We start with Rhys at work; at last he gets something of a hinterland. But then he finds himself involved in goings-on of a mysterious nature, and watches as Torchwood emerge from the, er, Torchwoodmobile, including his fiancĂ©e…

Just as with Alan in the last series of SJA, Rhys had to find out the truth sooner or later and this feels about the right point for it to happen. Both Eve Myles (great lying acting!) and Kai Owen are fantastic here. And it’s nice that they get one big shouty row scene as had to happen but it doesn’t go on too long; instead of getting loads of tiresome scenes of characters refusing to believe the truth from other characters (my least favourite thing in all of drama), instead we get Rhys doing a pretty cool job investigating the threat and reacting well to his introduction to Torchwood. It has to be said, mind, that Rhys seems to be the only person in Cardiff who’s never heard of them. And Jack seems bizarrely lenient about Gwen’s blatant conflict of interest here; in any real organisation she would be stood down from the case, no question.

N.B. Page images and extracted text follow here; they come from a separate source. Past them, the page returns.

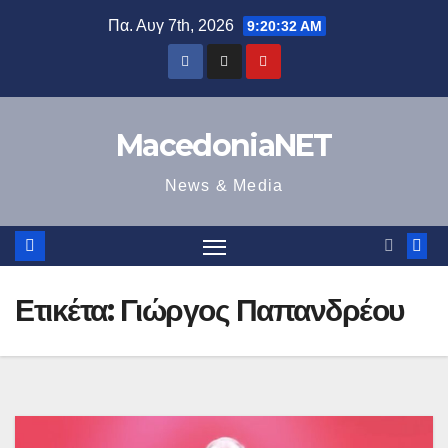
Μετάβαση
Πα. Αυγ 7th, 2026
9:20:32 AM
στο
περιεχόμενο
MacedoniaNET
News & Media
Ετικέτα:
Γιώργος Παπανδρέου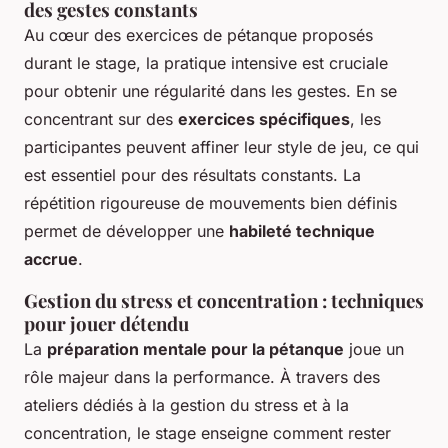
des gestes constants
Au cœur des exercices de pétanque proposés
durant le stage, la pratique intensive est cruciale
pour obtenir une régularité dans les gestes. En se
concentrant sur des
exercices spécifiques
, les
participantes peuvent affiner leur style de jeu, ce qui
est essentiel pour des résultats constants. La
répétition rigoureuse de mouvements bien définis
permet de développer une
habileté technique
accrue
.
Gestion du stress et concentration : techniques
pour jouer détendu
La
préparation mentale pour la pétanque
joue un
rôle majeur dans la performance. À travers des
ateliers dédiés à la gestion du stress et à la
concentration, le stage enseigne comment rester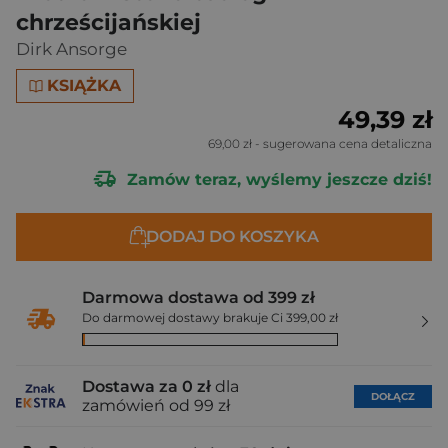
chrześcijańskiej
Dirk Ansorge
KSIĄŻKA
49,39 zł
69,00 zł
- sugerowana cena detaliczna
Zamów teraz, wyślemy jeszcze dziś!
DODAJ DO KOSZYKA
Darmowa dostawa od 399 zł
Do darmowej dostawy brakuje Ci 399,00 zł
Dostawa za 0 zł
dla
DOŁĄCZ
zamówień od 99 zł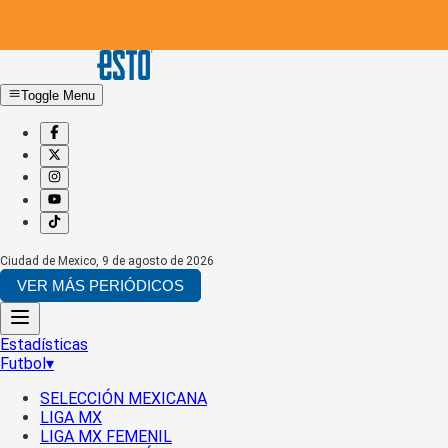
Toggle Menu
Ciudad de Mexico
,
9 de agosto de 2026
VER MÁS PERIÓDICOS
Estadísticas
Futbol
▾
SELECCIÓN MEXICANA
LIGA MX
LIGA MX FEMENIL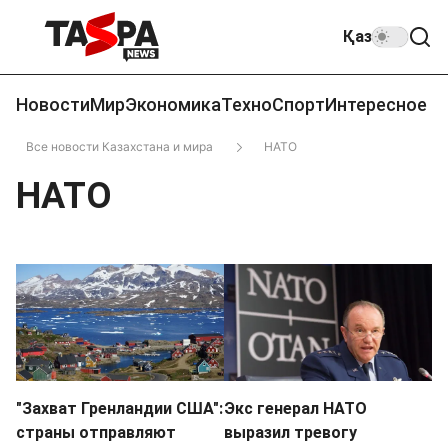
Қаз
Новости
Мир
Экономика
Техно
Спорт
Интересное
Все новости Казахстана и мира
НАТО
НАТО
"Захват Гренландии США":
Экс генерал НАТО
страны отправляют
выразил тревогу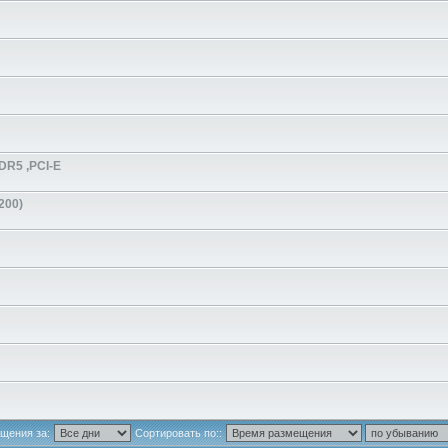
DR5 ,PCI-E
200)
щения за:
Сортировать по::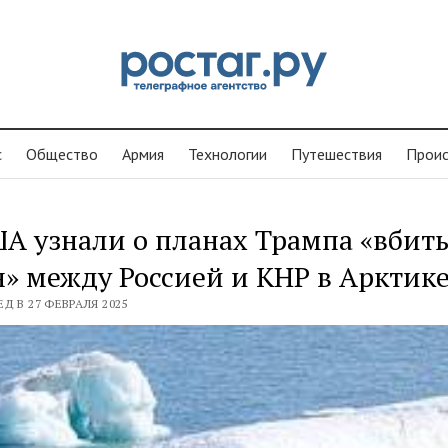
с
Общество
Армия
Технологии
Путешествия
Проиc
А узнали о планах Трампа «вбит
» между Россией и КНР в Арктик
Д В 27 ФЕВРАЛЯ 2025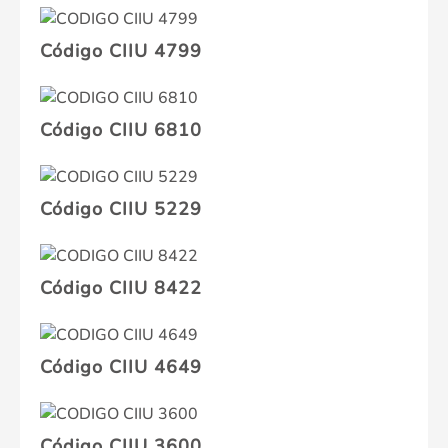
Código CIIU 4799
Código CIIU 6810
Código CIIU 5229
Código CIIU 8422
Código CIIU 4649
Código CIIU 3600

I also notice that both Gwen and a female workmate give him the same food because they know what he’s like on an empty stomach- Rhys may be jealous of Jack but he seems to have his own Jack equivalent. Even so, I like Rhys’ confession to Jack that “It’s a bit bigger than mine.” And his entire reaction to the hub is a joy.

As for the episode’s threat, well, as vegetarian propaganda it largely works well, not overdoing it like, say, The Two Doctors, but sadly there are a couple of moments towards the end where things get overly didactic (“It’s just meat, that’s all.”) that said, though, all this is secondary and there largely as a framework on which the characters’ relationships can play out. Rhys getting them into the warehouse, Gwen’s reaction, and Rhys getting shot, are of course the heart of the episode.

Still, other characters get stuff to do too; Owen carries on affecting not to notice that Tosh is coming on to him, and Ianto’s witticisms ascend to a higher plane.

Inevitably, Jack warns Gwen that Rhys will have to be retconned but we, the audience, just couldn’t accept that. Pushing the reset button now would be a massive cop-out; it’s just not going to happen. So Gwen threatens to resign, and Jack seems to accept her resignation, saying he’ll see her in the morning. Ooh…

It’s nice to reflect that Gwen is now going to tell an excited Rhys everything. Possibly except the sleeping with Own stuff.

Some nice character stuff here, but nothing particularly deep or funny. Plus the didacticism steps over the line at times. And it’s a pity they had to throw away the idea of a marooned space whale in the B plot; such a thing will clearly never appear in the Whoniverse again. 3/5.